> [PROBLEM TO SOLVE] Report each line of the data that contains the string "کارآفرینی". Case counts.

> [AVAILABLE DATA]
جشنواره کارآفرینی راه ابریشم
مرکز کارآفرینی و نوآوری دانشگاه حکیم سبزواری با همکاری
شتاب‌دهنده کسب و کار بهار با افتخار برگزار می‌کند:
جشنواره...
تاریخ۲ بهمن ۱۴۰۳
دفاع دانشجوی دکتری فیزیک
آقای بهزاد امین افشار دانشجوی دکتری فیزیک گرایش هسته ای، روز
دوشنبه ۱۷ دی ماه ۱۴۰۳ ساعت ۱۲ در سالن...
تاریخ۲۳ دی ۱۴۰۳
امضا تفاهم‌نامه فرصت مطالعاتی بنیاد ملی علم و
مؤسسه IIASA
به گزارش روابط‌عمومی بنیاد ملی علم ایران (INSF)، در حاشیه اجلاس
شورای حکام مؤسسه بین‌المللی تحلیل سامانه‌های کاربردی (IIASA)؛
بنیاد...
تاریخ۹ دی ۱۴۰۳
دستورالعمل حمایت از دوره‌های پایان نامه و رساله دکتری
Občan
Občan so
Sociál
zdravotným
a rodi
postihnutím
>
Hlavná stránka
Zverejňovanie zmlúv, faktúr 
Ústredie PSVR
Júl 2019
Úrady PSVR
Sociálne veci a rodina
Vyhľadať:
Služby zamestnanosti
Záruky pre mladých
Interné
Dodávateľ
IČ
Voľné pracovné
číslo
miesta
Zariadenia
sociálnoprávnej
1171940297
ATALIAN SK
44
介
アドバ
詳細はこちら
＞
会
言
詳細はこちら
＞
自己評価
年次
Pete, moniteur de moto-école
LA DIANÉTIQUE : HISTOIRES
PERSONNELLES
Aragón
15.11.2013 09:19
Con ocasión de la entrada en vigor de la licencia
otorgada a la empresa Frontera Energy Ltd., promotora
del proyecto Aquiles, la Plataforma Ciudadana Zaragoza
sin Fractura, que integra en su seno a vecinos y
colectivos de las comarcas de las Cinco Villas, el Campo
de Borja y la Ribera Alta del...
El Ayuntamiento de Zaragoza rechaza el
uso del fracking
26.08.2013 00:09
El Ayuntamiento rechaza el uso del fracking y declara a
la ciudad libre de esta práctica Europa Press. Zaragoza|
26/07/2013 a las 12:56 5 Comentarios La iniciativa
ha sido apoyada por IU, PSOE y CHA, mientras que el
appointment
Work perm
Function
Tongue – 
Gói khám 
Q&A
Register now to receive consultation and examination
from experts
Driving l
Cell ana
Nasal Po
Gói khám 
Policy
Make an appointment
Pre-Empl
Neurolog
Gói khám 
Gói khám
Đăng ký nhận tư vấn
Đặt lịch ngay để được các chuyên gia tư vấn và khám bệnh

> [ANSWER SECTION]
جشنواره کارآفرینی راه ابریشم
مرکز کارآفرینی و نوآوری دانشگاه حکیم سبزواری با همکاری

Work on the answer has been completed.